I think I have an idea of why this occurs. I will investigate and get back to you and Jakob. But I have found several ways it can happen, and the issues relate to protocol messaging, version detection, filesystem model serialization, file cacheing, and prefetching, to name a few.
Most of these problems are not specific to Syncthing – they are generalized computer science problems.
The main question is this… Even if we do perfect everything, there’s going to be conflicts across the network. The key question revolves around “Conflict Detection and Resolution” – how to we detect and handle problems ?
(1) Local Master, Remote Copier : Remote runs into a sudden problem, like it’s NFS save directory is temporarily offline. An error occurs (a file cannot be copied or deleted, or doesn’t exist)… Maybe syncthing copies the file again to the now-empty mount point. Syncthing prints the error but keeps running.
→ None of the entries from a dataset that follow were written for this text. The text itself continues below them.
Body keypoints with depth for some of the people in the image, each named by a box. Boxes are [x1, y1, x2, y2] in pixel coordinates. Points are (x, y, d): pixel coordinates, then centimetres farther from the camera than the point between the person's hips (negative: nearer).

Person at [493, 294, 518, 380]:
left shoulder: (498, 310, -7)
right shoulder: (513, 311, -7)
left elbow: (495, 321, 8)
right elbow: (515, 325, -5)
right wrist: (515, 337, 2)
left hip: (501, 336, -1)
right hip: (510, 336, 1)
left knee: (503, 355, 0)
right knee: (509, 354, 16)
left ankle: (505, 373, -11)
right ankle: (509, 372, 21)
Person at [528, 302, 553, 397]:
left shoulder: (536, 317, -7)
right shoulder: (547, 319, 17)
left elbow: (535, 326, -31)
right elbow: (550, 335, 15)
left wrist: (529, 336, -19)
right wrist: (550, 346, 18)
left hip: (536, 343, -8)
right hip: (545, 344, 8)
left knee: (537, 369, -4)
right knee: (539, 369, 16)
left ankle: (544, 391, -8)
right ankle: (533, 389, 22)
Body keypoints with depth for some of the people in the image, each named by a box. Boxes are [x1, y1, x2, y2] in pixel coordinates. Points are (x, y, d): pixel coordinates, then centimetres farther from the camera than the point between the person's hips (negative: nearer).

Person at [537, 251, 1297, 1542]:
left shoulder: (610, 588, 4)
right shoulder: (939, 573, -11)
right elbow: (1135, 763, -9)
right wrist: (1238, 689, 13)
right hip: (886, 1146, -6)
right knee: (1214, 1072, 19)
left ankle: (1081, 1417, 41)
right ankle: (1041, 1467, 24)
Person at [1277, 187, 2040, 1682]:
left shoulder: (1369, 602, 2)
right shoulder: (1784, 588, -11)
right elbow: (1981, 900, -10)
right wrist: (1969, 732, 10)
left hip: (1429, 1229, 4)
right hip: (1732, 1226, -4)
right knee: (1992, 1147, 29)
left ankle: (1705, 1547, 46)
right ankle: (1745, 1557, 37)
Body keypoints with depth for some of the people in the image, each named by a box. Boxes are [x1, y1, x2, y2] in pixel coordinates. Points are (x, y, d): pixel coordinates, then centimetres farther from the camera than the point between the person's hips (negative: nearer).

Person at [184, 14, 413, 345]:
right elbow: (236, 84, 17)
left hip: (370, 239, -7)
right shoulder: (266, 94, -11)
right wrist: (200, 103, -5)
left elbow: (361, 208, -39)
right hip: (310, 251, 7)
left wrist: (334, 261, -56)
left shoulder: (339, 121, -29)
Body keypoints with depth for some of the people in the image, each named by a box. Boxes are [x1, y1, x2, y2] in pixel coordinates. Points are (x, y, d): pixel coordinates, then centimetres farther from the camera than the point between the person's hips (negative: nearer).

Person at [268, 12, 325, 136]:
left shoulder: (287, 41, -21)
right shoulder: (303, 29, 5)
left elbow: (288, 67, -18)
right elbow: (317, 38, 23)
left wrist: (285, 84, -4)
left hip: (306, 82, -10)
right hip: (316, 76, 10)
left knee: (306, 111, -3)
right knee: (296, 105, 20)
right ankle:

When disconnected mount-point returns online we don’t know what is copied fully andwhat is not.
The Local Master can now go out of sync for a number of reasons – mainly what happens is it thinks a file is not copied when it actually was copied. Or if the disk goes offline.
For example: Consider some file blocks written to the disk (iin the eyes of a SyncThing slave), but ffile writes can take up to 1 minute to actually be written to the platter. This can be a problem when dealing with disk cache. So anyway, say the OS fails to flush the kernel cache. The blocks dont update on the disk, just in the cache.
SyncThing then sends a ‘success’ message saying it updated the blocks it received.
struct IndexMessage {
string Folder<>;
FileInfo Files<>;
}
struct FileInfo {
string Name<>;
unsigned int Flags;
hyper Modified;
unsigned hyper Version;
unsigned hyper LocalVer;
BlockInfo Blocks<>;
}
Now we are ‘out of sync’, at least temporarily. Syncthing may or may not resolve this example on it’s own… But it gives you an idea of the problems.
In this case the solution is not to ignore it. I think the solution is to update the protocol to modify the way errors are handled. For example, if during writing on the Remote side, if there’s an error (disk space full), then that copy of the program should show that.
The user should be able to click the ‘Out of Sync’ message and see what file needs to be repaired and select how to proceed.